*** Information shown Section Begins ***
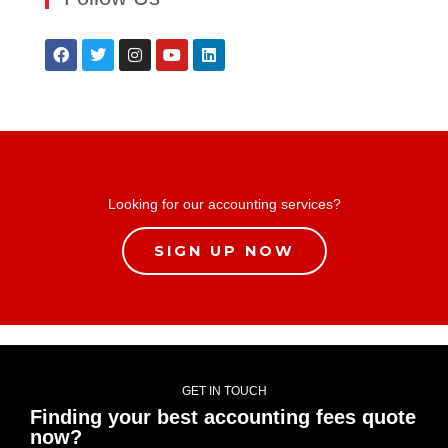
Looking for our accounting services?
SIGN UP NOW
GET IN TOUCH
Finding your best accounting fees quote
now?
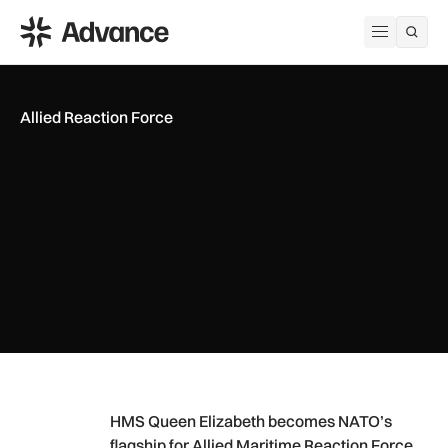
ADS Advance
Open me
Allied Reaction Force
HMS Queen Elizabeth becomes NATO’s flagship for Allied Ma
HMS Queen Elizabeth becomes NATO’s
flagship for Allied Maritime Reaction Force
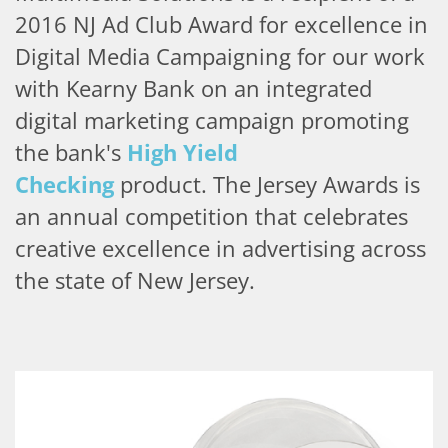
2016 NJ Ad Club Award for excellence in
Digital Media Campaigning for our work
with Kearny Bank on an integrated
digital marketing campaign promoting
the bank's
High Yield
Checking
product.
The Jersey Awards is
an annual competition that celebrates
creative excellence in advertising across
the state of New Jersey.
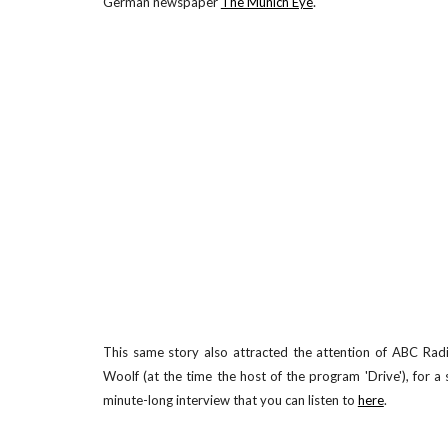
.
German newspaper
The Munich Eye
This same story also attracted the attention of ABC Radi
Woolf (at the time the host of the program 'Drive'), for a
minute-long interview that you can listen to
here
.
*** Information shown Section Ends ***
*Task instructions*:
For this exercise, set down the lines in the entries above from the one with "The Jersey Awards is" through the one with "This same story" exactly as written, without any pictures.

*Task output*:
The Jersey Awards is
an annual competition that celebrates
creative excellence in advertising across
the state of New Jersey.
.
German newspaper
The Munich Eye
This same story also attracted the attention of ABC Radi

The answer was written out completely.